My newest round of 500 likely Democratic caucus voters and 500 likely Republican caucus voters in Iowa, along with 500 likely Democratic primary voters and 500 likely Republican primary voters, has some intriguing results:

  • On the Democratic side, despite all the hype for Hillary Clinton and Barack Obama, John Edwards continues to hold on to a narrow lead in Iowa -- 26% to 24% for Clinton, and 22% for Obama. Edwards leads in the central part of the state and, most importantly for him, has begun to particularly take of among union voters. This is very much a three-way race and if Edwards should win, it will give him a bounce for New Hampshire. Clinton does well with liberals, with Democrats (as opposed to independents) among older voters and lower income voters. Obama does best among independents and in the eastern part of the state closest to Illinois. Importantly, while Edwards has kept his numbers since January, his two main opponents have grown -- Clinton from 16% to 24% and Obama from 17% to 22%.
  • Among Republicans in Iowa, the real story is the ascendancy of Mitt Romney. He now polls 19% to Rudy Giuliani's 18% and John McCain's 18%. This is shaping up right now to be also a three-way race. But Romney has moved from only 5% support in January to 11% in late March to his 19% -- while Giuliani has actually declined from 25% in march and McCain's numbers stayed about the same.
  • In New Hampshire, Romney has opened up a double digit lead with 35% to 19% for each of his major opponents. Again there has been dramatic growth in Romney's support from 13% in January and 25% in March to now. Meanwhile, Giuliani's number have stayed about the same and McCain has dropped from 26% to his current level.
  • On the Democratic side, Clinton now leads by only 2 points over Obama -- 28% to 26% -- with Edwards at 15% and Richardson at 10%. Clinton's numbers have grown from 19% in January to her current levels. Obama has moved up 3 points from January, Edwards has dropped 8 points, but Richardson has moved the moved up from only 1% to his current double digits.

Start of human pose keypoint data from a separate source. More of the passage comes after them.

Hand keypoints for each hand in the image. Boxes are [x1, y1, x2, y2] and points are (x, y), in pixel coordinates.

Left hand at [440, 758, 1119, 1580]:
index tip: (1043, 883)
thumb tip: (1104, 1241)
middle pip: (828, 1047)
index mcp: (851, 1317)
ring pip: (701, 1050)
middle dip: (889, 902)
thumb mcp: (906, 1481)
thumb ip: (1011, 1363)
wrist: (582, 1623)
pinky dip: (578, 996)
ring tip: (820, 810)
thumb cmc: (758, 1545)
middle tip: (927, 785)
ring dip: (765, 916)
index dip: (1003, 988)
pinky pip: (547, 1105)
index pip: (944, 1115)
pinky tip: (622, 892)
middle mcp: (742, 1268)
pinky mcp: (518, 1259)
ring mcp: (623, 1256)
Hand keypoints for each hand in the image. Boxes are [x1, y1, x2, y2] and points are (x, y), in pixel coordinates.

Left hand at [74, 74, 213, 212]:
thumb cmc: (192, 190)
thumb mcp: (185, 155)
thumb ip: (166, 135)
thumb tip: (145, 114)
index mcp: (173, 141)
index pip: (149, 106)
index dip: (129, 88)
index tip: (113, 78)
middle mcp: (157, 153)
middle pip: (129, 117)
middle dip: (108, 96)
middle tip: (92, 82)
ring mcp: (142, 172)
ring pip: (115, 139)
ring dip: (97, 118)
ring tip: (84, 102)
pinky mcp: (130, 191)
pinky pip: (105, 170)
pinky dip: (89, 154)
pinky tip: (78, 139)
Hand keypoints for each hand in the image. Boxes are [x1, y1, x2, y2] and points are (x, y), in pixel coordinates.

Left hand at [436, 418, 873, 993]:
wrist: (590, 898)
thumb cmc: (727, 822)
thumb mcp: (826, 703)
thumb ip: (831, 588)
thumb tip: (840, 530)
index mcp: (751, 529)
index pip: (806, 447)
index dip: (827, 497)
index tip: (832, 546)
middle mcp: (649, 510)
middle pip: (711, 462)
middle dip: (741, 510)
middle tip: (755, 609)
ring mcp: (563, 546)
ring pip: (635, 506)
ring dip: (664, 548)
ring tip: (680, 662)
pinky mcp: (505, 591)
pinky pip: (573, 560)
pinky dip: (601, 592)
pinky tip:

What to make of all of this? It is too early to project anything at all but for now, Clinton has not been the inevitable nominee for months. She has turned around on the war on Iraq but is still not trusted entirely on that issue or on her ability to win. And she has the misfortune of running her history-making campaign against both Jack Kennedy (Obama) and Bobby Kennedy (Edwards). Three in four Democratic voters in these two states (along with previous polling in Nevada and South Carolina) tell us that they are satisfied with the field of candidates. But Richardson's performance in New Hampshire indicates that either he or perhaps Al Gore may have some room. This scenario will not likely happen unless at least one of top three (or even two) begins to get tiresome. Remember, we have been talking about these candidates the way we normally talk after someone wins the New Hampshire primary. Can they all sustain their campaigns and hold voter interest for so long?

On the Republican side, only a bare majority of voters are satisfied with the current field of candidates. That explains the interest lately in Fred Thompson. But those who tell us they the least satisfied are self-described conservatives who are waiting for the "Great Conservative". And that probably won't be Fred Thompson. Meanwhile, we have another three-way race and Romney is clearly a player after his performance in two debates, his triumphant interview with Mike Wallace, and his money raising.

I will be back with updates and later take a look at the general election (Hint: do not kid yourselves, the two parties are at parity). Until then, this is wide open on both sides and interesting as all hell. What a way to kick off what will probably prove the be the most important election in at least two generations.